■ **RECORDS SHOWN**:

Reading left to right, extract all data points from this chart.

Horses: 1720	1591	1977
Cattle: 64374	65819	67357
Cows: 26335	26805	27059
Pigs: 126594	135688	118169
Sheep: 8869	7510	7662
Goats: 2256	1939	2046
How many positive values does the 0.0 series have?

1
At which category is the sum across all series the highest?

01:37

* * *

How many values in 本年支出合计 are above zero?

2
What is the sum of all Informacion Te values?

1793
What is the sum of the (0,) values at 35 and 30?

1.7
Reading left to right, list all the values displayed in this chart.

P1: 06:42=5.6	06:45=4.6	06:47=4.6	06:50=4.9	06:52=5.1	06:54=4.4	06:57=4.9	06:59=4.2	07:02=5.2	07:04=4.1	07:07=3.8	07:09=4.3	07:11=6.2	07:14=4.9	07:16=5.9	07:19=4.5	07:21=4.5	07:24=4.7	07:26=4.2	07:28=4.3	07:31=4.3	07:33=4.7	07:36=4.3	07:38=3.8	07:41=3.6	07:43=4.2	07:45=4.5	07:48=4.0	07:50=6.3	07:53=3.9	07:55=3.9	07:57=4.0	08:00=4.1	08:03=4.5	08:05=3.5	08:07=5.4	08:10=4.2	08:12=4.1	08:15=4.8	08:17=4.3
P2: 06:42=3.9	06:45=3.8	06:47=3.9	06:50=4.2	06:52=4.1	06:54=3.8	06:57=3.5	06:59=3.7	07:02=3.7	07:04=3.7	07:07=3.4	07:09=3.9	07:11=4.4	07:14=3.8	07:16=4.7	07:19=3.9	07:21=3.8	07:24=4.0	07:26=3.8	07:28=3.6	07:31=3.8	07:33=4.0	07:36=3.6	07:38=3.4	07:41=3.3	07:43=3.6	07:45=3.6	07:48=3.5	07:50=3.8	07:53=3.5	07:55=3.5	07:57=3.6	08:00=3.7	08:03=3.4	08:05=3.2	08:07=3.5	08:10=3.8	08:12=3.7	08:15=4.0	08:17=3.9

---

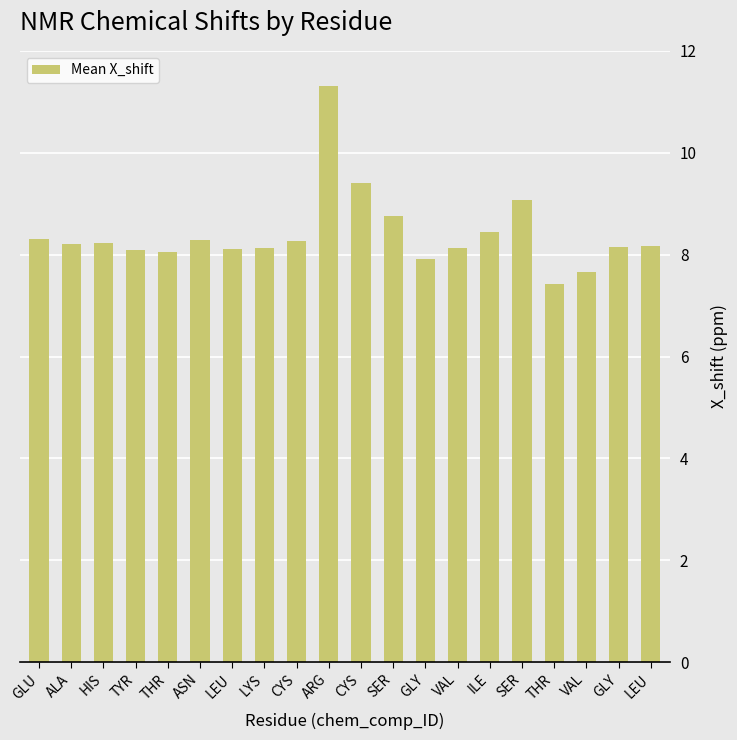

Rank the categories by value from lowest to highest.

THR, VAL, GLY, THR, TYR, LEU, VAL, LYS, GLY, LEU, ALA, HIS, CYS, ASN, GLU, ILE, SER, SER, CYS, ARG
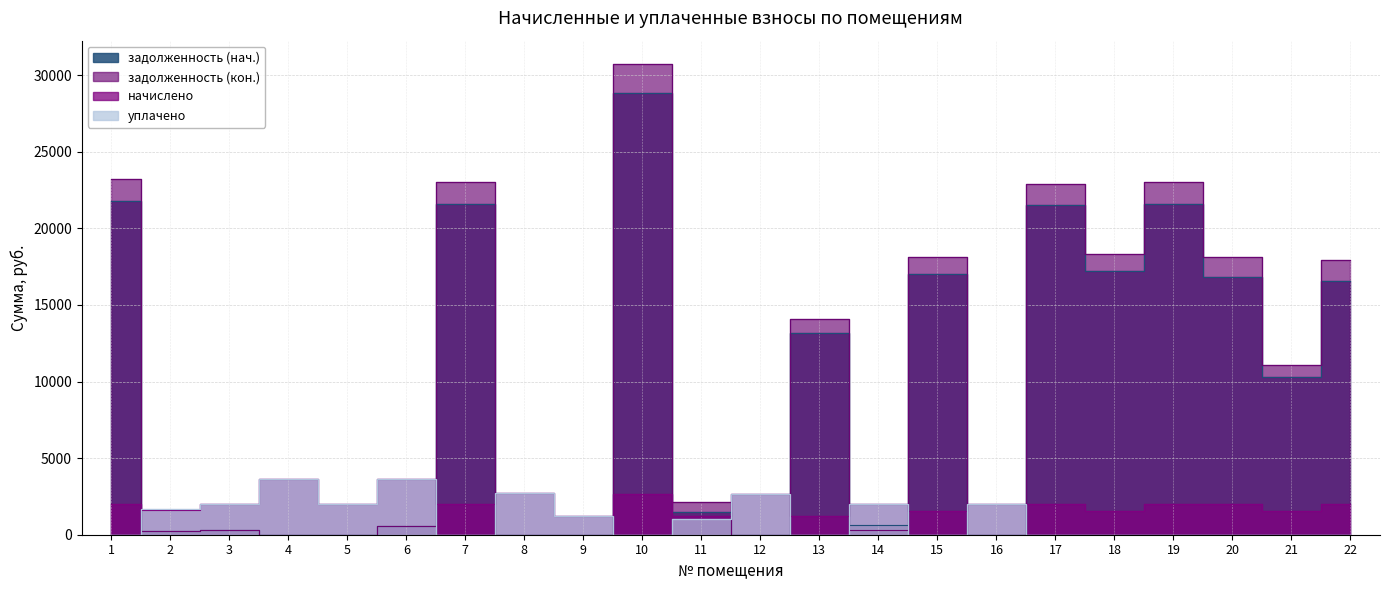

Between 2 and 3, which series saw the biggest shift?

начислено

■ **ACTIVITY**: Copy out each line from the records above that contains the word "values", treating uppercase and lowercase letters as different.

■ **REPLY**:
How many positive values does the 0.0 series have?
How many values in 本年支出合计 are above zero?
What is the sum of all Informacion Te values?
What is the sum of the (0,) values at 35 and 30?
Reading left to right, list all the values displayed in this chart.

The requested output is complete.